Seven weeks travelling are done and I’m well and truly adjusted to Argentinian/South American time. That’s why this blog is a day late. It’s also being written in the two free days I have off volunteering because of both a strike and a national holiday. They are frequent.
Hola a todos,
Buenos Aires, as I said last week, is a Latin American city with a European feel. And it already feels pretty homely, too.
Over the last week, I’ve become undeniably accustomed to the Argentinian lifestyle. Late nights, slow mornings, evening naps, large beers, big meals, Dulce de Leche at all times and zero work done.
An English work ethic seems miles away from me right now. The Argentines like to laugh at that fact. They are much more social, family/friend-orientated than we are and probably happier, although much less productive.
Last Tuesday was my first day coaching with the charity, United Through Sport. An hour of volleyball and an hour of football were both fun. I’m coaching in the area of the city called Barracas which is in between the area of Recoleta, a nice place where I’m staying, and the ‘slums’ of the city where the kids live.
The coaching is, of course, fun, as it always is. It mainly consists of playing with the kids rather than any coaching, but that’s not the main point. As one of the full-time football coaches said after a punch up in training, the point is not improving people as footballers, but as people.
It’s quite symbolic when all the volunteers (including me) head back to the ‘city’ after training on the number 37 bus while all the kids walk in the opposite direction on the same road down towards the ‘slums’.
I trained with a teenage football team on Wednesday evening and any ideas of a relaxed playing style quickly disappeared when a crunching tackle came my way after two minutes. Aggression is probably the main characteristic of Argentine football games.
The teenagers weren’t quite as open as the kids from the previous day to volunteers and foreigners coming to help. But, thankfully, I managed to score a few goals and earn at least a bit of respect from them and now, like in Colombia, I’m greeted in a friendly manner by most of the group.
Since then, I’ve coached them a couple more times but the best bits of being in Buenos Aires have been the nightlife, including the club that is directly downstairs from our accommodation, and just being able to settle in to somewhere properly. I’ve cooked food in big portions to last a week and that’s oddly satisfying.
Over the weekend, I was busy. On Saturday, I visited the area of La Boca, the home of Boca Juniors and La Bombonera. A Dutch guy and I both admitted we felt like six-year-old kids again when we quite literally stumbled across one of the most iconic football stadiums in world football. It’s special. And I’ll be going back just to look at it and the area around it many times.
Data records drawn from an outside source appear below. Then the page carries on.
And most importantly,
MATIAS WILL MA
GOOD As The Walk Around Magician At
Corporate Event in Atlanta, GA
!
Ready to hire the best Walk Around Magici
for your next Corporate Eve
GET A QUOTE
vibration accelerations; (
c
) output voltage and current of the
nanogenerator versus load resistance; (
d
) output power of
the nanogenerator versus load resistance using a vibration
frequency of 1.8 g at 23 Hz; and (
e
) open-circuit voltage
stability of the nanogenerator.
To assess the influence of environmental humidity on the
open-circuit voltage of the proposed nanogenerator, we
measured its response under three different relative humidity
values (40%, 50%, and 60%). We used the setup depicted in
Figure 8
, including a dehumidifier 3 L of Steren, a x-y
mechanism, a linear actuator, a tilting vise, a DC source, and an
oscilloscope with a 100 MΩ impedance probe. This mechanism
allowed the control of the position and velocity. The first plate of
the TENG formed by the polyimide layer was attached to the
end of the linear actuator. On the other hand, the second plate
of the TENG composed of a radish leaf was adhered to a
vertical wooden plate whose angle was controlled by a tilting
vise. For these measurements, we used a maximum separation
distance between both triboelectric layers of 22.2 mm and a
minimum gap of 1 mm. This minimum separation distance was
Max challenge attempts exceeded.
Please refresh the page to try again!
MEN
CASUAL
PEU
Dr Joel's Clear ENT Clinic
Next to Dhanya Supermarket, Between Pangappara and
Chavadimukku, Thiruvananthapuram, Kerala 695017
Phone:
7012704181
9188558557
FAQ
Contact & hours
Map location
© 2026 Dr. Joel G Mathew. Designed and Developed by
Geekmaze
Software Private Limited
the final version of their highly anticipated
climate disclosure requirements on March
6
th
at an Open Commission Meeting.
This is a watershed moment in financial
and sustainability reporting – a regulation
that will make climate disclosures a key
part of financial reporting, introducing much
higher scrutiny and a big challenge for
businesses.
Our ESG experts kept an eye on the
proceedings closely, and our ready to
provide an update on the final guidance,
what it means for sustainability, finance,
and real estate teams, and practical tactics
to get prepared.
The nearby neighbourhood is also great, although very touristy. La Boca has a tourist-focused market with fake football shirts (I have bought seven in the last week. Oops), maté cups (maté is a traditional Argentinian tea kind of drink) and much more. It’s colourful with loads of graffiti and lots of friendly people.
On Sunday, we Uber-d our way to San Telmo market. It’s a market, in San Telmo. It is also very touristy but nice, and more importantly, I found a bar to watch Manchester United draw disappointingly to Chelsea. With cheap beer and food, it didn’t really matter.
And after watching that game, I headed to Argentinos Juniors, the football club where Diego Maradona first played, to watch them take on San Lorenzo (another porteño club) in the Copa Superliga. I was joined by two Dutch guys and another Londoner and we managed to get a ticket in the lively section of the ground that was basked in sun.
The smell of marijuana was unavoidable, as was the sight of almost everyone surrounding us lighting up a joint. Above us were use strips of material in the colours of Argentinos Juniors and for the 90 minutes, we sang as best as we could with the ‘ultras’ while being burnt by the Sun. It was fantastic. Juniors won 1-0.
To start this week, I’ve been coaching some more but the last two days have been free because of strikes and holidays, and so I visited the River Plate Stadium to try and buy tickets for one of their upcoming matches. After an intensely stressful four hours involving a long online queue, a 90-second window in which to purchase tickets and many failed attempts, we have secured four tickets to River Plate against Internacional (a Brazilian team) in the Copa Libertadores (the South American continental club tournament). That’ll be great.
Buenos Aires already feels like home and I’ve met great people here from all over the world (mainly English-speaking so far). This weekend, I’ll head to Iguazu Falls with some of them to see some of the largest waterfalls in the world on the Argentinian-Brazilian border.